Over the past decades scientists have shown that cats, mice and humans share similar genetic systems. This has been achieved by decoding the DNA that underpins the genes and chromosomes of many species and finding large stretches of DNA homology between them. Like other mammals such as dogs, sheep and cattle, the DNA of the cat is made up of a universal four base code signified by the letters A, T, C and G. It has been estimated 3 billion of these letters make up the 38 chromosomes of the cat. Mutations in genes occur when the DNA is altered. Changes in DNA might be as small as a single letter or it may involve the deletion of many letters or the replacement of one letter with another. Such mutations may happen when DNA is disrupted by a virus; damaged by UV light or chemicals. Either way there is a misspelling of the DNA alphabet and there may be no gene product or an altered gene product generated. Unfortunately, some DNA mutations may lead to harmful heritable diseases or genetic defects, many of which result in analogous genetic syndromes in humans, laboratory mice and other mammals (reviewed by Fowler et al, 2000). Apart from being deleterious, changes in the DNA blueprint are also responsible for the amazing variety we see in any species including the great diversity of cat breeds and coat colours that can be viewed today.

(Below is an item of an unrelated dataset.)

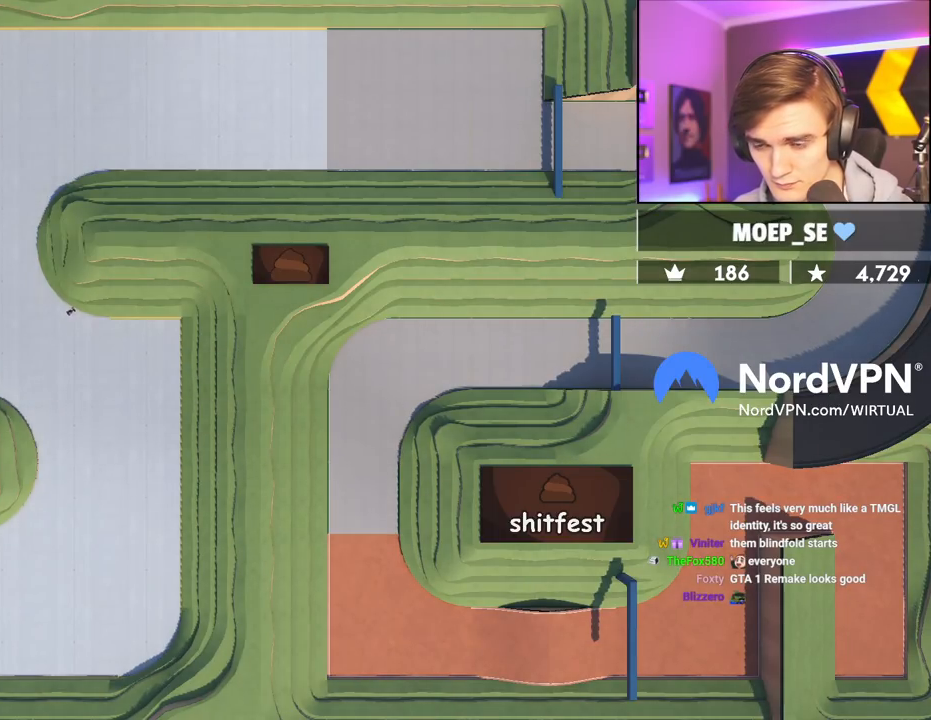
{"keys": ["right", "up"], "events": [[284, "up", "down"]]}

For example, different recessively inherited mutations in the DNA of the black colour gene of non-agouti (gene symbol: a) cats may give rise to brown or chocolate, or cinnamon coloured cats. When the black gene (B) or seal brown (genetically black under the influence of the Burmese or Siamese colour genes known as c^b and c^s, respectively; Vella et al, 1999) is exposed to the recessive dilute density of pigment gene (d), blue coat colour (aaBBdd) is observed. Conversely when chocolate brown (b) and the dilute gene are co-inherited lilac (aabbdd) is noted, alternatively when cinnamon or light brown (b¹) pairs up with the dilute gene, fawn or light cocoa brown (aab¹b¹dd) appears. When dilute coat colours of cats including fawn, are exposed to the dominant dilute modifier gene (Dm) a range of coat colours known as caramel (blue-based), taupe (lilac-based) and apricot (cream-based; cream being the dilute density of the sex-linked red gene known as the gene symbol, O) can be generated (reviewed by Vella et al, 1999). However, while this brief summary of dilute coat colour inheritance gives cat fanciers a good foundation for understanding the genetic basis of dilutes, it does not explain the pale kaleidoscope of colours that may be observed within a particular dilute group. It is highly plausible that the answer to some of the curious coat colours seen in cats resides in the DNA code of the genes responsible for coat colour.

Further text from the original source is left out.